WRITTEN INSTRUCTION: In the news release below about the Bell Museum's food exhibit, on what date does the exhibit open to the public?

News Release

Our Global Kitchen: Food, Nature, Culture on view at Bell Museum

interactive cooking table
As part of the exhibit, guests can engages with an interactive table, where visitors “cook” famous dishes from around the world—Groundnut Soup (West Africa), Tamales (Mexico), Poached Eggs with Hollandaise Sauce (France), and Grilled Salmon and Peach Salad (U.S.).

Food does more than keep us alive. Meals are the places where families meet, business is conducted and where our senses are stimulated. Food connects us to the land, to cultural heritage, and to each other.

The Bell Museum’s new exhibit: Our Global Kitchen: Food, Nature, Culture, on loan from the American Museum of Natural History, opens to the public on Saturday, September 29, 2018. Our Global Kitchen illuminates the complex and intricate food system that brings what we eat from farm to fork. Craft digital meals in an interactive kitchen. Sit in the dining rooms of famous historical figures. Take a glimpse at the future of food.

“This exhibit asks us to renew our appreciation for how we grow and gather our food,” said Don Luce, Curator of Exhibits. “We hope visitors will look at something they all do every day—eat—and think about centuries of farmers and cooks that shaped our food, global celebrations and traditions, and how the natural environment supports the foods we rely on.”

Today’s global food economy also binds us to the 1 billion people working in agriculture—from a rice farmer in Vietnam and an oyster farmer in France to researchers in our own backyard at the University of Minnesota. In this exhibit, visitors will experience the intersection of science, culture and health—and consider some of the most challenging issues of our time.

"Cooking is an art, and the challenge today is to make it as healthy and sustainable as it is delicious and beautiful," said Holly Menninger, Director of Public Engagement and Science Learning. "Questions about the future of food are presented so well in the exhibit, and we are excited to invite U of M experts and local communities together to continue exploring where we go from here."

Exhibit Highlights

  • A life-size re-creation of a 16th-century Aztec marketplace
  • Scent stations featuring vital ingredients used in everything from candy to fish dishes
  • Period rooms depicting the tables of illustrious individuals throughout history: Roman empress Livia Drusilla, Mongolian ruler Kublai Khan and British author Jane Austen
  • An interactive table, where visitors “cook” famous dishes from around the world—Groundnut Soup (West Africa), Tamales (Mexico), Poached Eggs with Hollandaise Sauce (France), and Grilled Salmon and Peach Salad (U.S.).

PROVIDED RECORDS:

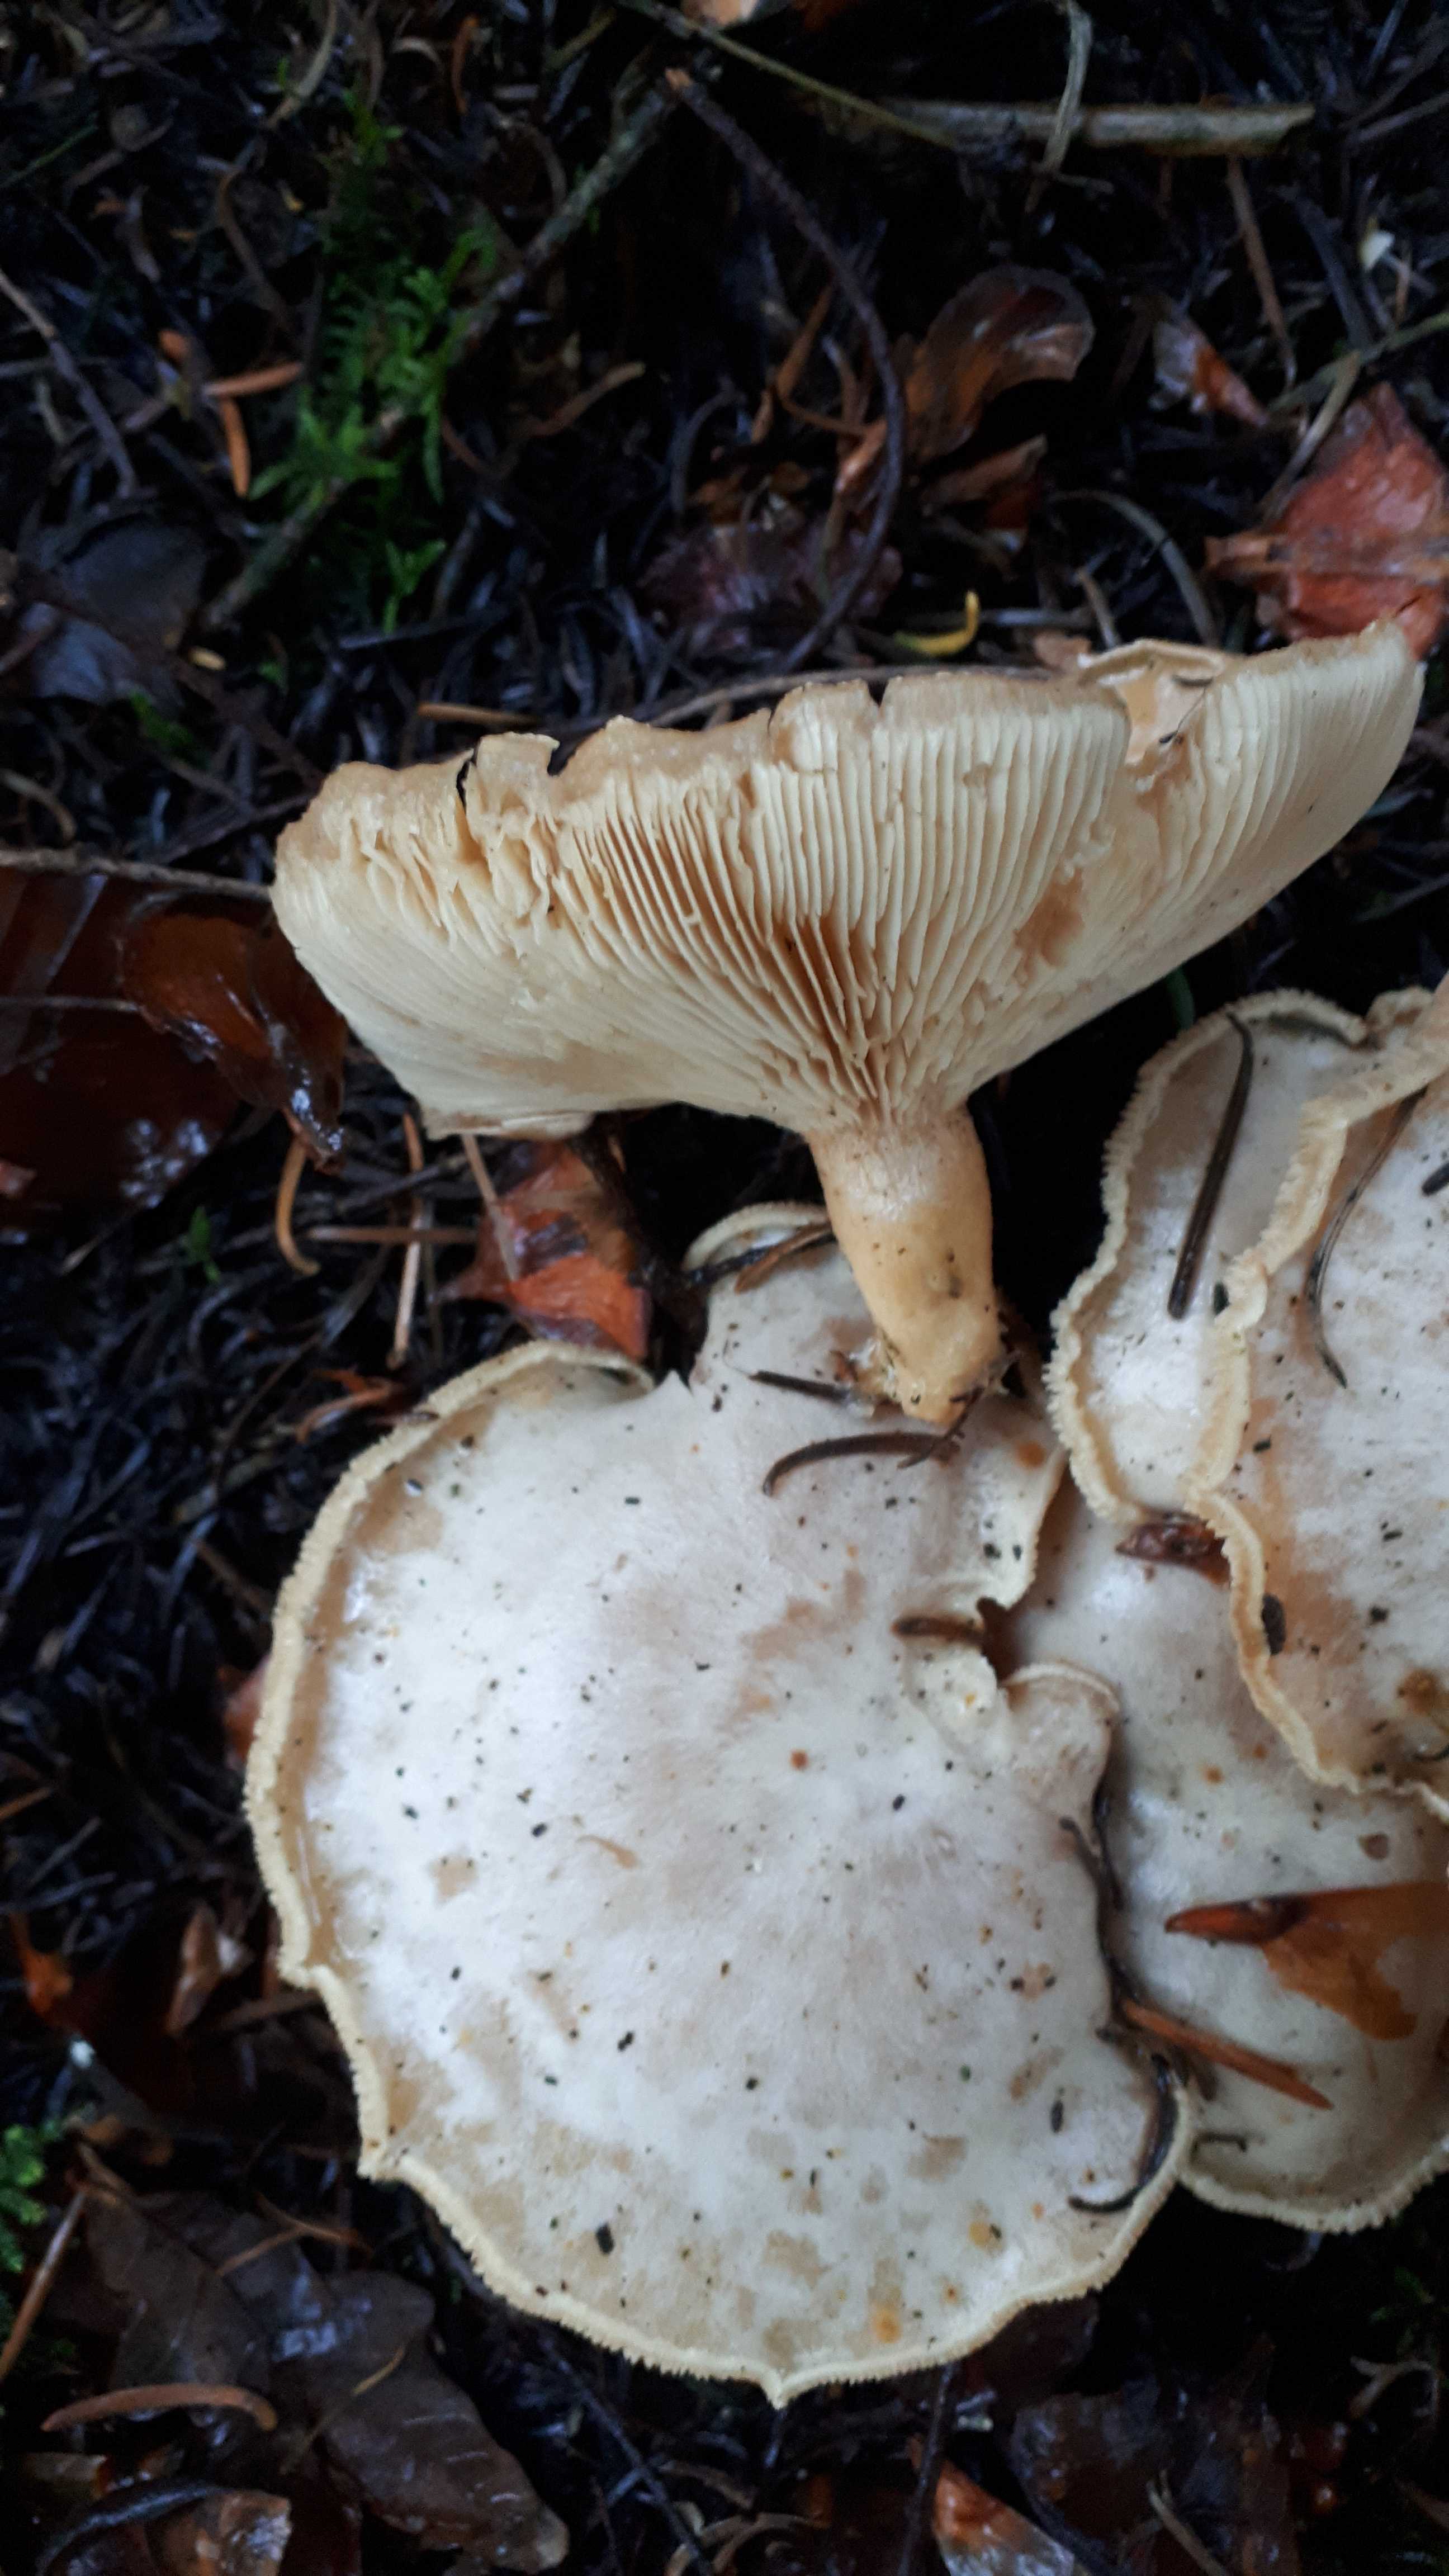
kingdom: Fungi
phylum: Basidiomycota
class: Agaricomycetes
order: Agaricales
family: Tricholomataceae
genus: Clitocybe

RESPONSE TO THIS TASK: Saturday, September 29, 2018.